GIVEN PASSAGE →
Pride Month 2023 ended pretty brutally with Supreme Court rulings on everything from businesses being allowed to discriminate against LGBTQ+ people and Indigenous communities remaining deprived of water. It’s not all bad news; the Indigenous Child Welfare Act was upheld and the court sided with Black voters in Alabama by rejecting a redistricting that would have suppressed their votes even more. Still, it’s hard to not see how the 6-3 conservative majority in the Court, with 3 of those members being appointed by a president who lost the popular vote, is very, very bad, to the point where many are (rightfully) questioning the system by which 9 unelected people can decide the fate of millions.

Most presciently for my own profession in STEM education are (1) the cancellation of Biden’s student loan debt relief plan and (2) the the end of affirmative action. You surely don’t need me to tell you that these will hurt the American public, but let’s break down exactly why this matters and how it connects to everything else conservatives have been doing in this country.

TASK PROMPT → Continue the passage on the Supreme Court's 2023 rulings, picking up right after its final sentence.

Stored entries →
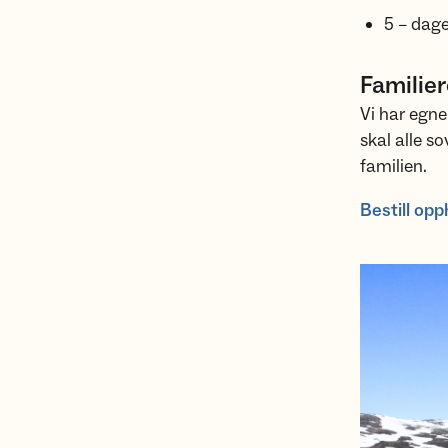
5 – dage
Familie
Vi har egne
skal alle s
familien.
Bestill opp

EXPECTED ANSWER →
Tweet from user @JUNlPER. “conservatives: yaaaaay lgbtq people can legally be discriminated against and young people will be tied to debt until they die yaaaaaay. young people: we want america to collapse. conservatives: what’s happening to americas youth? why are they so radical and hate us?” (Twitter) (also, gotta love how Twitter embeds don’t work anymore since Elon took over!!)

Affirmative Action was the mechanism by which historically-excluded and marginalized groups have gained access to higher education, especially for women and people of color. Higher education has always been predominantly white and male—it was designed that way from the ground up—so the rule was meant to put its finger on the scales to provide a small counterweight against centuries of systemic injustice.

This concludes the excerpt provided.